WHAT THE EXERCISE ASKS> Look through the material below. Return exactly the lines from the one with "Happy new year" through the one with "Raffle | £673 |", both included.
▼
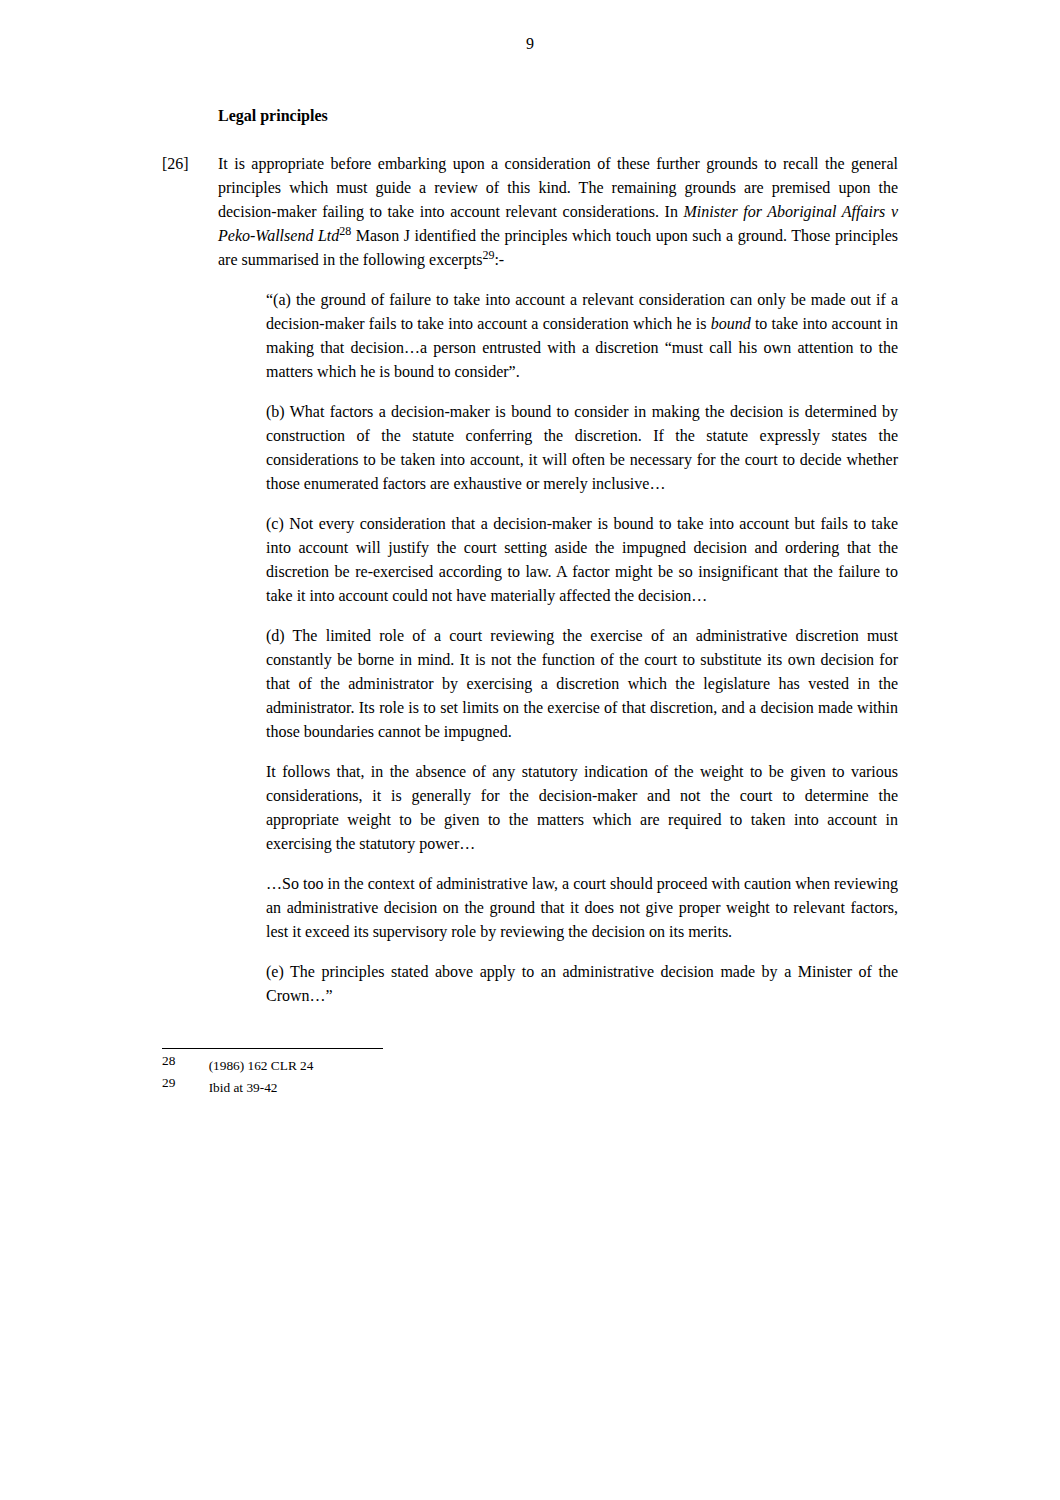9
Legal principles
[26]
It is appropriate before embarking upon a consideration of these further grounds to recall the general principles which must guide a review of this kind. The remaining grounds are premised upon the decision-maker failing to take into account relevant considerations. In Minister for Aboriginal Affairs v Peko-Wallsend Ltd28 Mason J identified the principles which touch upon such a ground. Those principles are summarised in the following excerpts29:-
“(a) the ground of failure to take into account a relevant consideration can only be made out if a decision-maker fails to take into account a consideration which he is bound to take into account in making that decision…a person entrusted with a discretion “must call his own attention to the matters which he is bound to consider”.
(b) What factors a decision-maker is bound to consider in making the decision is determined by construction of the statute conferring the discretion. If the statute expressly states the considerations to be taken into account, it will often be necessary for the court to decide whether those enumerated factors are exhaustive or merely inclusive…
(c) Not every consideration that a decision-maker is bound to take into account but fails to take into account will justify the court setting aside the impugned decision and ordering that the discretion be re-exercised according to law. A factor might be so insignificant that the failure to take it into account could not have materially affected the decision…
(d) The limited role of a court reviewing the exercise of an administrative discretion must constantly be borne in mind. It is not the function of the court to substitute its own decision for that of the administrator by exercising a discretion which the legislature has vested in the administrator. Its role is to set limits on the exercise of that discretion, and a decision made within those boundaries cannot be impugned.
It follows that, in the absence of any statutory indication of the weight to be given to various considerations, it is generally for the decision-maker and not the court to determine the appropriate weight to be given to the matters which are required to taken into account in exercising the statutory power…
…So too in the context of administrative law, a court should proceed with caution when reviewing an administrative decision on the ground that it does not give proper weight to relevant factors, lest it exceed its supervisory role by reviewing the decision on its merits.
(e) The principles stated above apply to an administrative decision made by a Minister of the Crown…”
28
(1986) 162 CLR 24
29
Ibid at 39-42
▲
▼
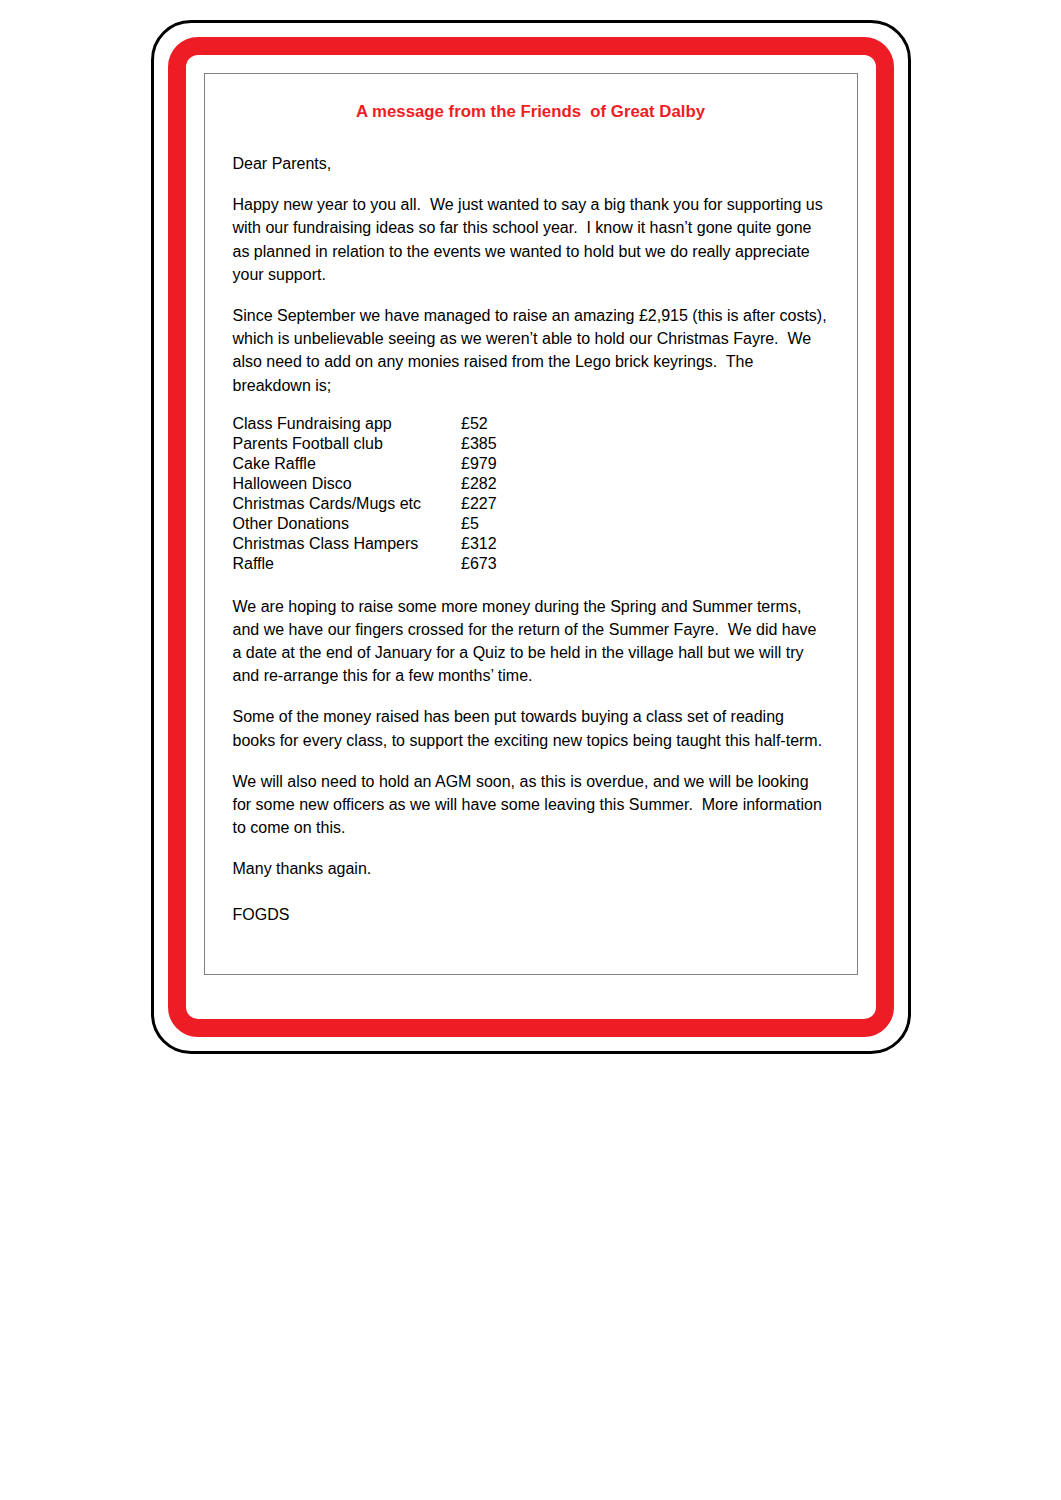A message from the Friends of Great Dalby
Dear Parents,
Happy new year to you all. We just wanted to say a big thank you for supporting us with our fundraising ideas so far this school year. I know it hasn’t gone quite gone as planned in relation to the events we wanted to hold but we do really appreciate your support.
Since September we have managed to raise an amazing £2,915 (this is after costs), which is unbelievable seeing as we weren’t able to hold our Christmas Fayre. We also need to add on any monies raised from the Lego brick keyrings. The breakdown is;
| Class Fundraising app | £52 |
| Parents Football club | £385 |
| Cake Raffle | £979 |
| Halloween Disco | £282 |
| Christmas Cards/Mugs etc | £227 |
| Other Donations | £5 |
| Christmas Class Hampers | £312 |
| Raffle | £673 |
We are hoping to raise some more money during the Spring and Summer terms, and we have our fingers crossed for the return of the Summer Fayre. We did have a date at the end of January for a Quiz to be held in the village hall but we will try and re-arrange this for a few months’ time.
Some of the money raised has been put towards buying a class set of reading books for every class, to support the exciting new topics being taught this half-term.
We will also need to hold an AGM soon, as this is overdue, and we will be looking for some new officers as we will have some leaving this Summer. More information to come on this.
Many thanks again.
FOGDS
▲
ANSWER SPACE>
Happy new year to you all. We just wanted to say a big thank you for supporting us with our fundraising ideas so far this school year. I know it hasn’t gone quite gone as planned in relation to the events we wanted to hold but we do really appreciate your support.
Since September we have managed to raise an amazing £2,915 (this is after costs), which is unbelievable seeing as we weren’t able to hold our Christmas Fayre. We also need to add on any monies raised from the Lego brick keyrings. The breakdown is;
| Class Fundraising app | £52 |
| Parents Football club | £385 |
| Cake Raffle | £979 |
| Halloween Disco | £282 |
| Christmas Cards/Mugs etc | £227 |
| Other Donations | £5 |
| Christmas Class Hampers | £312 |
| Raffle | £673 |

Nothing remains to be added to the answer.